Thursday, July 15, 1999
Weekend traffic starting earlier
Easy solution: Leave Wednesday
BY TANYA ALBERT
The Cincinnati Enquirer
Planning to sneak out of town tonight to beat that Friday summer traffic?
Too late.
Thursday evening traffic jams in some parts of Greater Cincinnati are as bad as the Friday rush out of town.
Traffic counters don't keep numbers that compare how many cars and trucks are on the roadway on a given day.
But drivers who sit in the traffic and people who watch Cincinnati traffic patterns have seen volumes increase on Thursday nights since school let out for the summer.
Everybody is trying to sneak out early, said John Phillips, who has been delivering radio traffic reports from the air for two decades. It seems to be a trend over the past few years.
There's extra traffic on already-crowded Interstate 71 at Fields Ertel Road.
More drivers are making the loop around I-471 to I-275.
And the worst of them all on Thursday nights: southbound I-75 toward the Brent Spence Bridge.
Whether it's Cincinnatians trying to duck out early for a vacation or out-of-towners passing through on the main north-south artery, traffic on southbound I-75 often comes to a halt from the Ohio River north to Hopple Street on Thursday nights.
On a really bad day, it backs up to the I-74 interchange.
They are barely moving, said ARTIMIS operations supervisor Linda Roll, who monitors Greater Cincinnati's rush-hour traffic. We've clocked it. Some of them take 30 minutes to get from Hopple Street to the river.
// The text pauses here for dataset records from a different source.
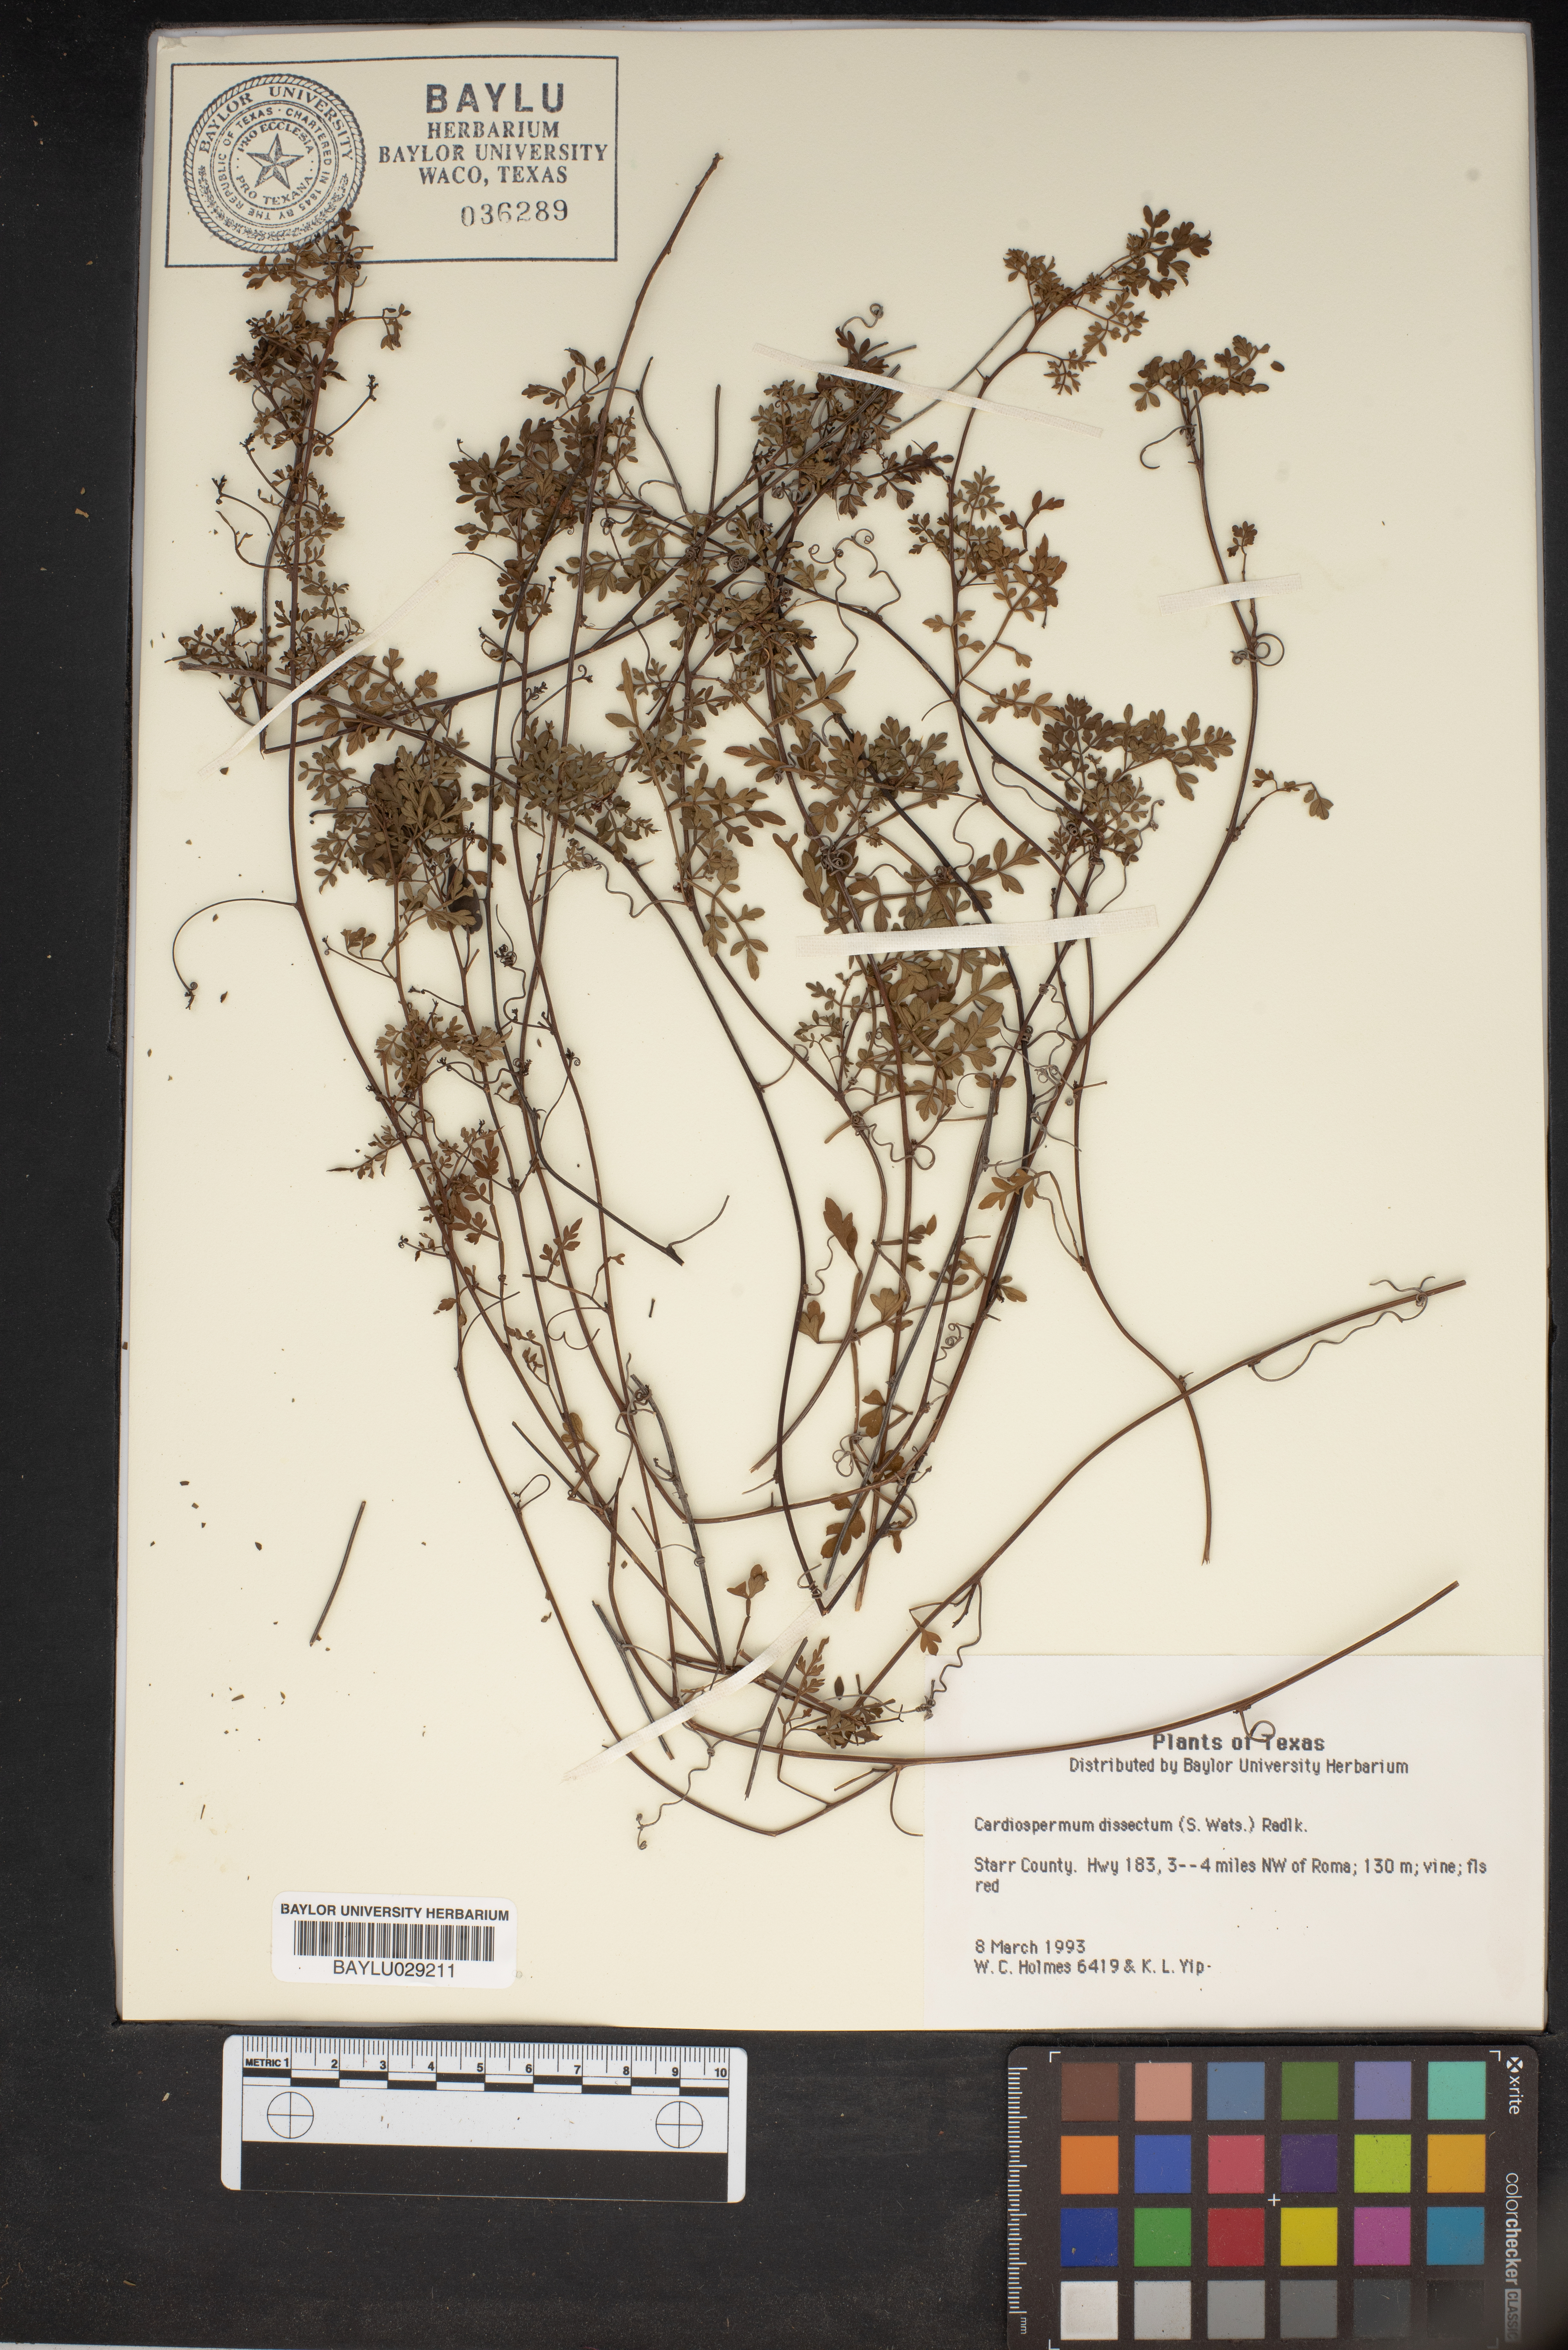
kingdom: Plantae
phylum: Tracheophyta
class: Magnoliopsida
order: Sapindales
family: Sapindaceae
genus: Serjania
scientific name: Serjania dissecta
That's normally a four-minute drive.
Traffic on that stretch of I-75 has gotten worse since westbound Fort Washington Way shut down earlier this year, forcing those cars to find an alternate route.
When traffic is bad, Wally Whalen, who commutes down I-75 from his job in Woodlawn to his Florence home, usually bails out with a few shortcuts that he's learned over the 23 years that he's done the commute.
But even the shortcuts are getting backed up on some nights, he said.